Tips for addressing inconsistencies and interruptions
It is common to have hiccups along the winding path to medical school. Most of the time, these shouldn’t represent a substantial concern for your reviewers, but nevertheless need be explained in the application in the following steps:
- State when the gap occurred. Be specific.
- Explain why the gap occurred. It is helpful to be as detailed as possible. This may require vulnerability around sensitive issues. When in doubt about how much to explain, ask trusted mentors. Be sure that your explanation is not an excuse; take accountability for mistakes.
- Close the gap. Explain how you overcame the gap or inconsistency. For example, if you received a low grade in a class, how did you change your approach to coursework? Or, if you took a leave of absence for a medical problem, did you receive appropriate care and treatment? Be mindful that medical schools may be more concerned about issues that seem unresolved and could potentially resurface in the future.

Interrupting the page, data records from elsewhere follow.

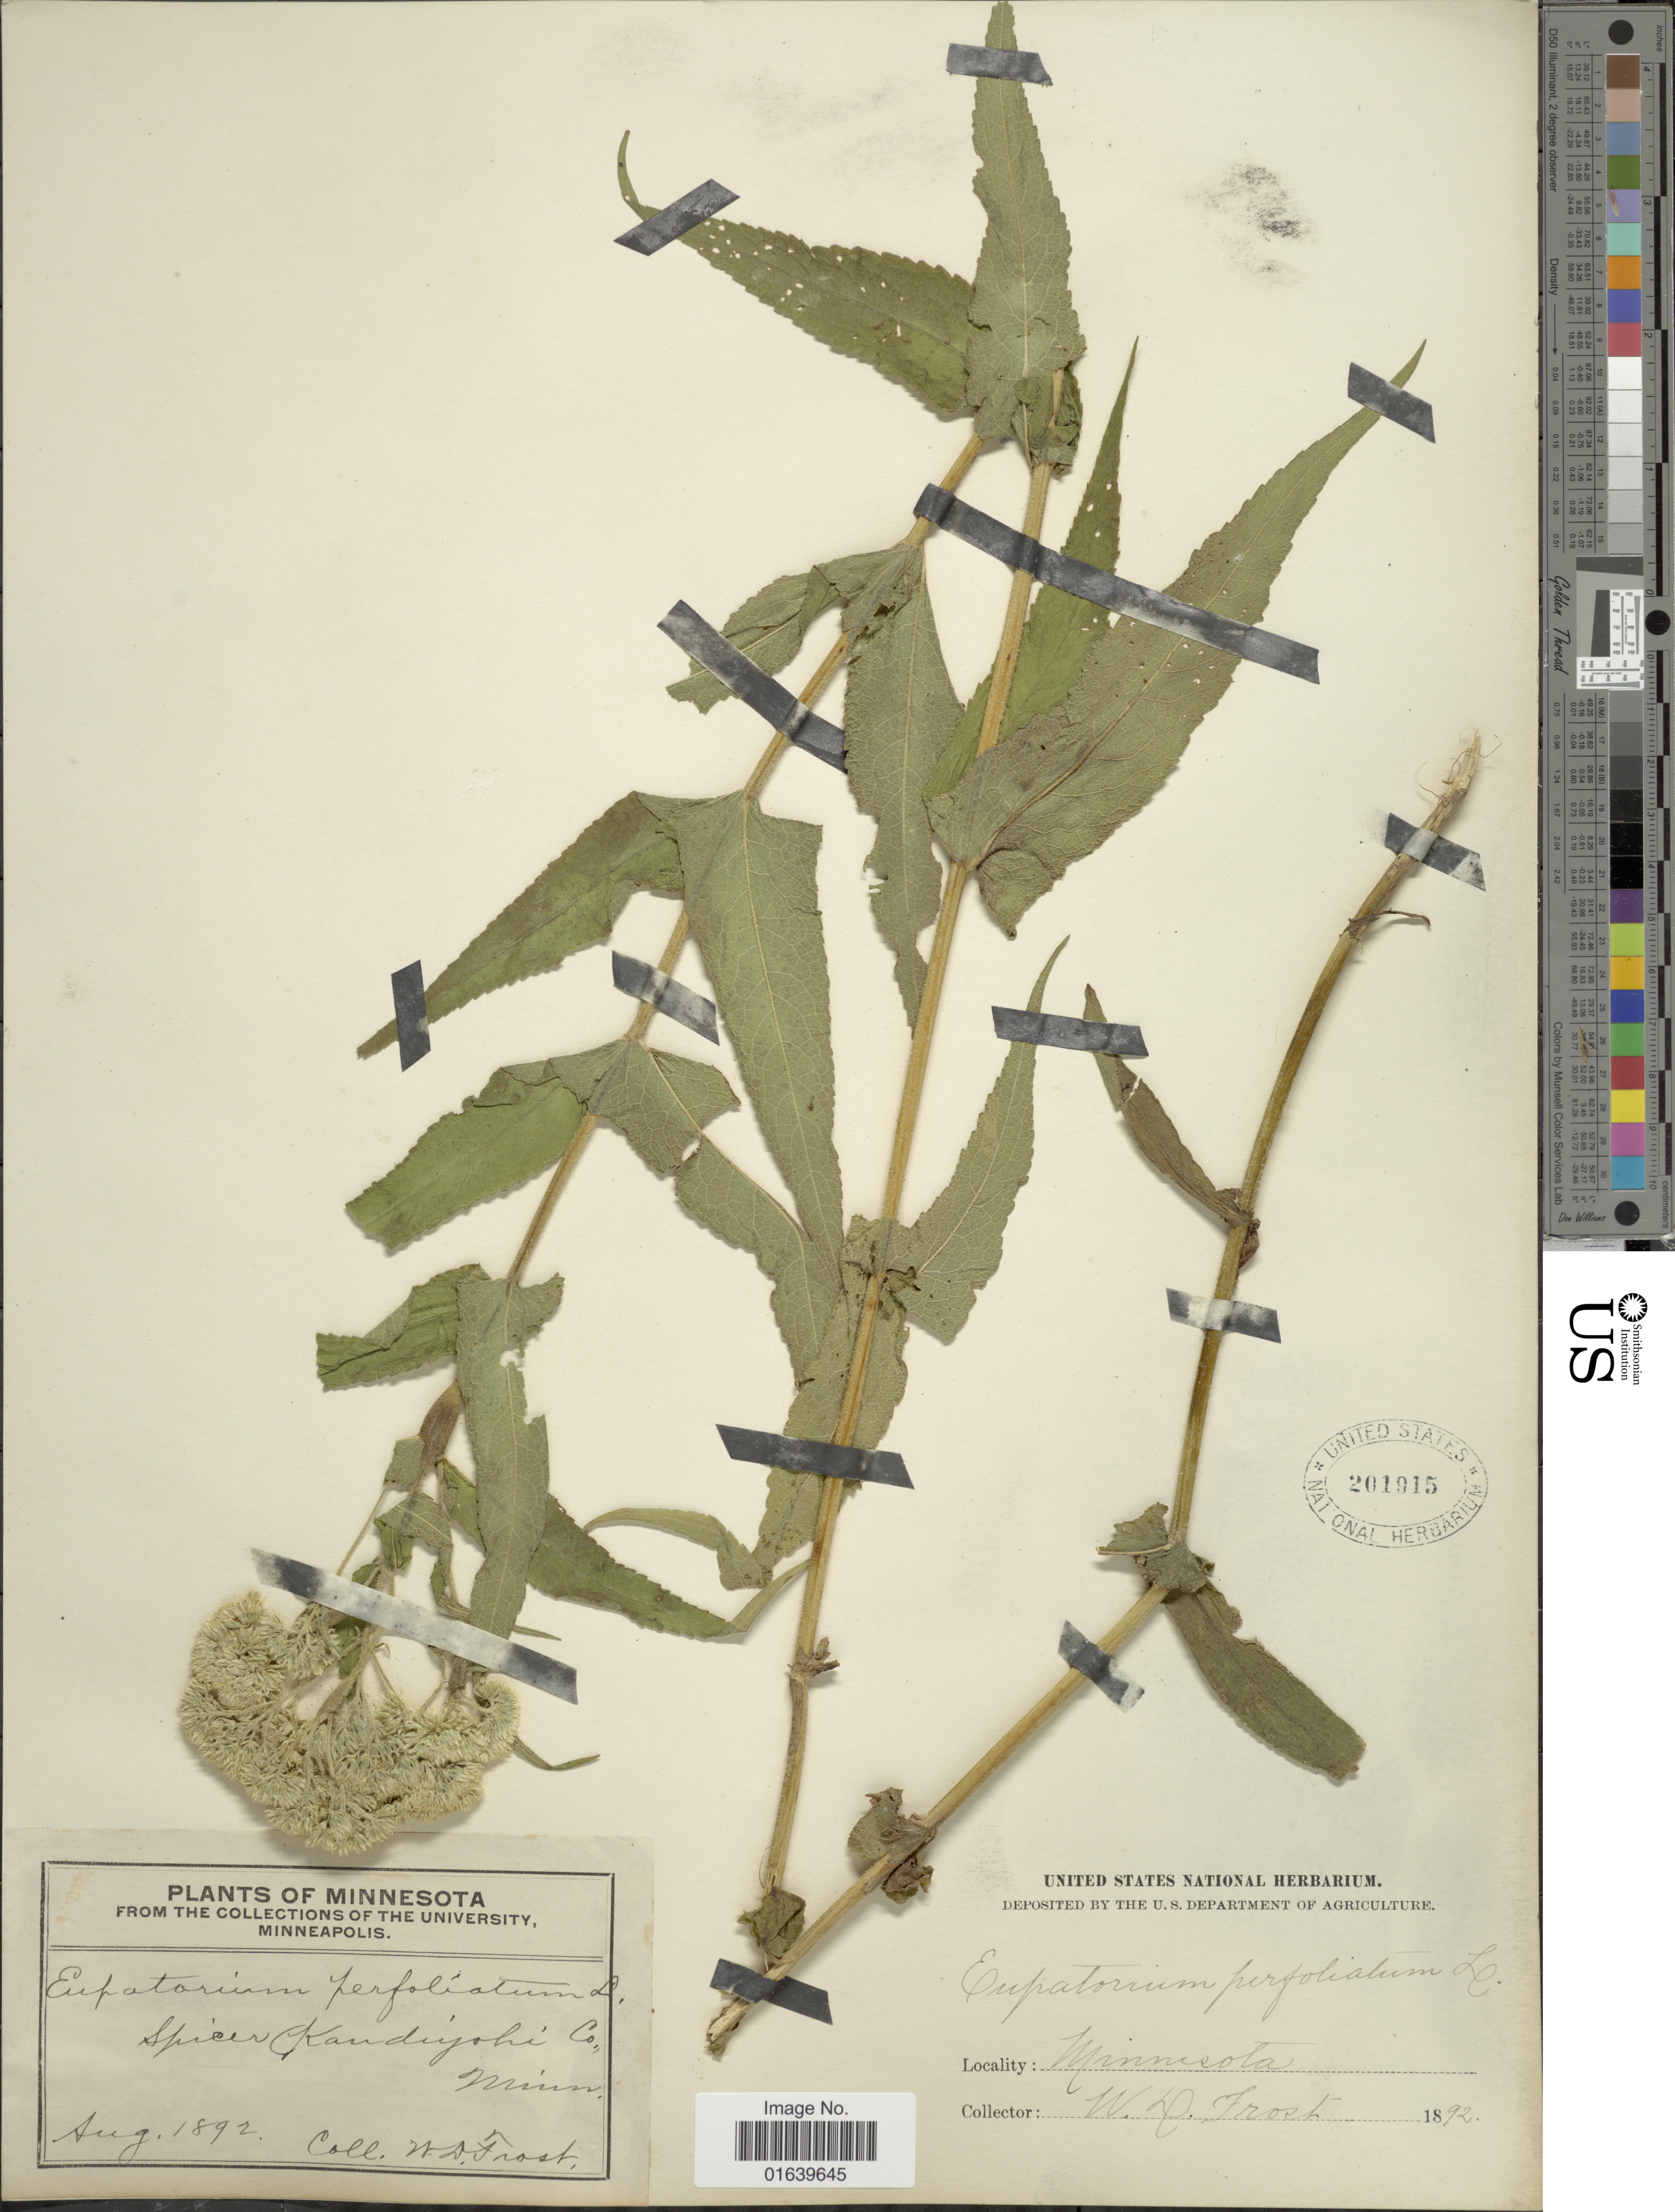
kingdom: Plantae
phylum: Tracheophyta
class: Magnoliopsida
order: Asterales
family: Asteraceae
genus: Eupatorium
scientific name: Eupatorium perfoliatum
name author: L.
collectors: W. Frost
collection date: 1892-08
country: United States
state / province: Minnesota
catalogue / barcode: US 201915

Tips for addressing institutional actions
Institutional actions are more challenging to medical school applications; however, your best chance of a successful application will be to report them honestly. An event counts as an IA even if the action did not force you to take time off from school or substantially interrupt your enrollment. Examples of institutional actions include:
- Academic probation
- Academic standing warnings
- Residence hall policy violations
- Ethics policy violations
One of the most common IA situations that students face is related to plagiarism. More information can be found here. Note that felonies and misdemeanors must also be reported. You will have 1325 characters to explain the IA on the AMCAS and 500 characters on the AACOMAS. Here are some tips for writing a strong response:
- Explain what you did. Be detailed and specific about the circumstances of the event, and do not withhold information. Expect that medical schools will investigate these events.
- Explain why it was wrong. Do not make excuses for your actions, but rather take accountability for the mistake. How did your actions impact those around you?
- Explain what you learned. You want to ensure that medical schools know that you will not display similar behavior in medical school. What did you do to right the incident? How did these events change your perspective or values?